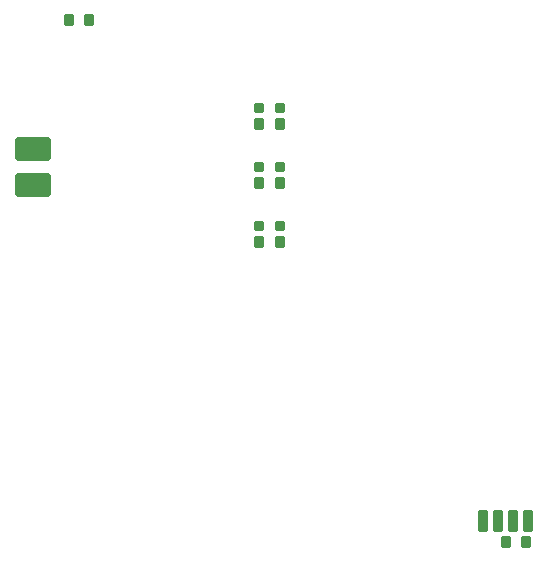
<source format=gbr>
%TF.GenerationSoftware,Altium Limited,Altium Designer,24.10.1 (45)*%
G04 Layer_Color=8421504*
%FSLAX45Y45*%
%MOMM*%
%TF.SameCoordinates,5FB93C32-CF51-4A86-A7AC-1E4FFFE00694*%
%TF.FilePolarity,Positive*%
%TF.FileFunction,Paste,Top*%
%TF.Part,Single*%
G01*
G75*
%TA.AperFunction,SMDPad,CuDef*%
G04:AMPARAMS|DCode=10|XSize=3mm|YSize=2mm|CornerRadius=0.2mm|HoleSize=0mm|Usage=FLASHONLY|Rotation=180.000|XOffset=0mm|YOffset=0mm|HoleType=Round|Shape=RoundedRectangle|*
%AMROUNDEDRECTD10*
21,1,3.00000,1.60000,0,0,180.0*
21,1,2.60000,2.00000,0,0,180.0*
1,1,0.40000,-1.30000,0.80000*
1,1,0.40000,1.30000,0.80000*
1,1,0.40000,1.30000,-0.80000*
1,1,0.40000,-1.30000,-0.80000*
%
%ADD10ROUNDEDRECTD10*%
G04:AMPARAMS|DCode=11|XSize=1mm|YSize=0.9mm|CornerRadius=0.1125mm|HoleSize=0mm|Usage=FLASHONLY|Rotation=90.000|XOffset=0mm|YOffset=0mm|HoleType=Round|Shape=RoundedRectangle|*
%AMROUNDEDRECTD11*
21,1,1.00000,0.67500,0,0,90.0*
21,1,0.77500,0.90000,0,0,90.0*
1,1,0.22500,0.33750,0.38750*
1,1,0.22500,0.33750,-0.38750*
1,1,0.22500,-0.33750,-0.38750*
1,1,0.22500,-0.33750,0.38750*
%
%ADD11ROUNDEDRECTD11*%
G04:AMPARAMS|DCode=12|XSize=0.8mm|YSize=1.8mm|CornerRadius=0.04mm|HoleSize=0mm|Usage=FLASHONLY|Rotation=180.000|XOffset=0mm|YOffset=0mm|HoleType=Round|Shape=RoundedRectangle|*
%AMROUNDEDRECTD12*
21,1,0.80000,1.72000,0,0,180.0*
21,1,0.72000,1.80000,0,0,180.0*
1,1,0.08000,-0.36000,0.86000*
1,1,0.08000,0.36000,0.86000*
1,1,0.08000,0.36000,-0.86000*
1,1,0.08000,-0.36000,-0.86000*
%
%ADD12ROUNDEDRECTD12*%
G04:AMPARAMS|DCode=13|XSize=0.8mm|YSize=0.8mm|CornerRadius=0.1mm|HoleSize=0mm|Usage=FLASHONLY|Rotation=0.000|XOffset=0mm|YOffset=0mm|HoleType=Round|Shape=RoundedRectangle|*
%AMROUNDEDRECTD13*
21,1,0.80000,0.60000,0,0,0.0*
21,1,0.60000,0.80000,0,0,0.0*
1,1,0.20000,0.30000,-0.30000*
1,1,0.20000,-0.30000,-0.30000*
1,1,0.20000,-0.30000,0.30000*
1,1,0.20000,0.30000,0.30000*
%
%ADD13ROUNDEDRECTD13*%
%TA.AperFunction,ConnectorPad*%
G04:AMPARAMS|DCode=14|XSize=1mm|YSize=0.9mm|CornerRadius=0.1125mm|HoleSize=0mm|Usage=FLASHONLY|Rotation=90.000|XOffset=0mm|YOffset=0mm|HoleType=Round|Shape=RoundedRectangle|*
%AMROUNDEDRECTD14*
21,1,1.00000,0.67500,0,0,90.0*
21,1,0.77500,0.90000,0,0,90.0*
1,1,0.22500,0.33750,0.38750*
1,1,0.22500,0.33750,-0.38750*
1,1,0.22500,-0.33750,-0.38750*
1,1,0.22500,-0.33750,0.38750*
%
%ADD14ROUNDEDRECTD14*%
D10*
X599998Y3150000D02*
D03*
Y3450000D02*
D03*
D11*
X905000Y4540000D02*
D03*
X1075000D02*
D03*
X2514999Y3659999D02*
D03*
X2684998D02*
D03*
Y2660001D02*
D03*
X2514999D02*
D03*
X2684998Y3160002D02*
D03*
X2514999D02*
D03*
D12*
X4536500Y299999D02*
D03*
X4409500D02*
D03*
X4790500D02*
D03*
X4663500D02*
D03*
D13*
X2514998Y3799999D02*
D03*
X2684998D02*
D03*
Y3300002D02*
D03*
X2514998D02*
D03*
X2684998Y2800001D02*
D03*
X2514998D02*
D03*
D14*
X4605000Y120000D02*
D03*
X4775000D02*
D03*
%TF.MD5,c5e3c07d77931034da9cbfae0adc1b0c*%
M02*

</source>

○ ○ ○ ○ ○ ○ ○

WORK REQUIRED: Repeat each line above exactly. The pictures stay out.

RESPONSE AREA:
<source format=gbr>
%TF.GenerationSoftware,Altium Limited,Altium Designer,24.10.1 (45)*%
G04 Layer_Color=8421504*
%FSLAX45Y45*%
%MOMM*%
%TF.SameCoordinates,5FB93C32-CF51-4A86-A7AC-1E4FFFE00694*%
%TF.FilePolarity,Positive*%
%TF.FileFunction,Paste,Top*%
%TF.Part,Single*%
G01*
G75*
%TA.AperFunction,SMDPad,CuDef*%
G04:AMPARAMS|DCode=10|XSize=3mm|YSize=2mm|CornerRadius=0.2mm|HoleSize=0mm|Usage=FLASHONLY|Rotation=180.000|XOffset=0mm|YOffset=0mm|HoleType=Round|Shape=RoundedRectangle|*
%AMROUNDEDRECTD10*
21,1,3.00000,1.60000,0,0,180.0*
21,1,2.60000,2.00000,0,0,180.0*
1,1,0.40000,-1.30000,0.80000*
1,1,0.40000,1.30000,0.80000*
1,1,0.40000,1.30000,-0.80000*
1,1,0.40000,-1.30000,-0.80000*
%
%ADD10ROUNDEDRECTD10*%
G04:AMPARAMS|DCode=11|XSize=1mm|YSize=0.9mm|CornerRadius=0.1125mm|HoleSize=0mm|Usage=FLASHONLY|Rotation=90.000|XOffset=0mm|YOffset=0mm|HoleType=Round|Shape=RoundedRectangle|*
%AMROUNDEDRECTD11*
21,1,1.00000,0.67500,0,0,90.0*
21,1,0.77500,0.90000,0,0,90.0*
1,1,0.22500,0.33750,0.38750*
1,1,0.22500,0.33750,-0.38750*
1,1,0.22500,-0.33750,-0.38750*
1,1,0.22500,-0.33750,0.38750*
%
%ADD11ROUNDEDRECTD11*%
G04:AMPARAMS|DCode=12|XSize=0.8mm|YSize=1.8mm|CornerRadius=0.04mm|HoleSize=0mm|Usage=FLASHONLY|Rotation=180.000|XOffset=0mm|YOffset=0mm|HoleType=Round|Shape=RoundedRectangle|*
%AMROUNDEDRECTD12*
21,1,0.80000,1.72000,0,0,180.0*
21,1,0.72000,1.80000,0,0,180.0*
1,1,0.08000,-0.36000,0.86000*
1,1,0.08000,0.36000,0.86000*
1,1,0.08000,0.36000,-0.86000*
1,1,0.08000,-0.36000,-0.86000*
%
%ADD12ROUNDEDRECTD12*%
G04:AMPARAMS|DCode=13|XSize=0.8mm|YSize=0.8mm|CornerRadius=0.1mm|HoleSize=0mm|Usage=FLASHONLY|Rotation=0.000|XOffset=0mm|YOffset=0mm|HoleType=Round|Shape=RoundedRectangle|*
%AMROUNDEDRECTD13*
21,1,0.80000,0.60000,0,0,0.0*
21,1,0.60000,0.80000,0,0,0.0*
1,1,0.20000,0.30000,-0.30000*
1,1,0.20000,-0.30000,-0.30000*
1,1,0.20000,-0.30000,0.30000*
1,1,0.20000,0.30000,0.30000*
%
%ADD13ROUNDEDRECTD13*%
%TA.AperFunction,ConnectorPad*%
G04:AMPARAMS|DCode=14|XSize=1mm|YSize=0.9mm|CornerRadius=0.1125mm|HoleSize=0mm|Usage=FLASHONLY|Rotation=90.000|XOffset=0mm|YOffset=0mm|HoleType=Round|Shape=RoundedRectangle|*
%AMROUNDEDRECTD14*
21,1,1.00000,0.67500,0,0,90.0*
21,1,0.77500,0.90000,0,0,90.0*
1,1,0.22500,0.33750,0.38750*
1,1,0.22500,0.33750,-0.38750*
1,1,0.22500,-0.33750,-0.38750*
1,1,0.22500,-0.33750,0.38750*
%
%ADD14ROUNDEDRECTD14*%
D10*
X599998Y3150000D02*
D03*
Y3450000D02*
D03*
D11*
X905000Y4540000D02*
D03*
X1075000D02*
D03*
X2514999Y3659999D02*
D03*
X2684998D02*
D03*
Y2660001D02*
D03*
X2514999D02*
D03*
X2684998Y3160002D02*
D03*
X2514999D02*
D03*
D12*
X4536500Y299999D02*
D03*
X4409500D02*
D03*
X4790500D02*
D03*
X4663500D02*
D03*
D13*
X2514998Y3799999D02*
D03*
X2684998D02*
D03*
Y3300002D02*
D03*
X2514998D02*
D03*
X2684998Y2800001D02*
D03*
X2514998D02*
D03*
D14*
X4605000Y120000D02*
D03*
X4775000D02*
D03*
%TF.MD5,c5e3c07d77931034da9cbfae0adc1b0c*%
M02*

</source>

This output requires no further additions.